# pan sauteed then Baked coconut crusted whiting with Blackberry chipolte dressing



## surfmom (Nov 3, 2012)

so as usual trying to figure out ways to cook the abundance of whiting I have as well as have the secret motivation to get hubby to go for seconds I came up with this recipe. Im still working on how to do the whole cast iron to oven thing so any suggestions please jump in

Fish
I made skinless fillets out of a 17 inch whiting I caught last week and had some left over cod in the freezer.
1/2 cup of shredded coconut mixed with 1/2 cup panko bread crumbs
2-4 fish fillets
1 egg
about 1/4 cup of flour
coconut oil or whatever you have except olive oil

dipping sauce
chipolte pepper in some adobe sauce 
handful of Blackberry's or raspberry
about 1/4 cup apple cider vinegar or rice vinegar 
lots of sugar ( I always have to just keep adding sugar until I get the desired thickness)
I also did acorn squash cut open and baked in oven at 425 for 45 minutes with this and buttered noodles 
throw your squash in and when its pretty much cooked (about 45 minutes)
take out and heat oven to about 450 (Im still trying to get this part right so dont shoot me if you have to adjust)

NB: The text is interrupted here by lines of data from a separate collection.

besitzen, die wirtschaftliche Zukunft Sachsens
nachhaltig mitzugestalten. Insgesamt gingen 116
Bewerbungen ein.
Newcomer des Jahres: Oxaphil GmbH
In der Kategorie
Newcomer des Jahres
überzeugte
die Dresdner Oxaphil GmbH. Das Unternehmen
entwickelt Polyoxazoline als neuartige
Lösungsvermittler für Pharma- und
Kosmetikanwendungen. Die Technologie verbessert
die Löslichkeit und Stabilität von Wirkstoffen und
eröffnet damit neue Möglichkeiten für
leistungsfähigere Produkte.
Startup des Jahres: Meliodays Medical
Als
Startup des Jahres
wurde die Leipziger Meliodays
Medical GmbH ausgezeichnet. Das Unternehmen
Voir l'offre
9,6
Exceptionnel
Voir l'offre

dipping sauce basically just heat up the vinegar, chipolte (if you want the spicy) with some water throw in your berries and sugar and cook until it reduces to a nice sweet sticky syrup. It took me about 30 minutes to get the blackberry's soft enough to blend in

Heat cast Iron pan on burner with enough coating of oil so fish wont stick until hot enough for drops of water to hiss 

lightly coat fish with flour then egg then coconut/panko mixture
Put in pan and saute until bottom has a good brown crust on it.
Take the cast iron pot and put it in oven for about 10 minutes then turn on broiler and brown the top of the fish.
serve with dipping sauce. The acorn squash I put a little butter and cinnamon but not needed its got a lot of flavor.
btw hubby went for seconds but swore me to secrecy lol


----------



## Bigfisherman (Apr 22, 2005)

Sounds great


----------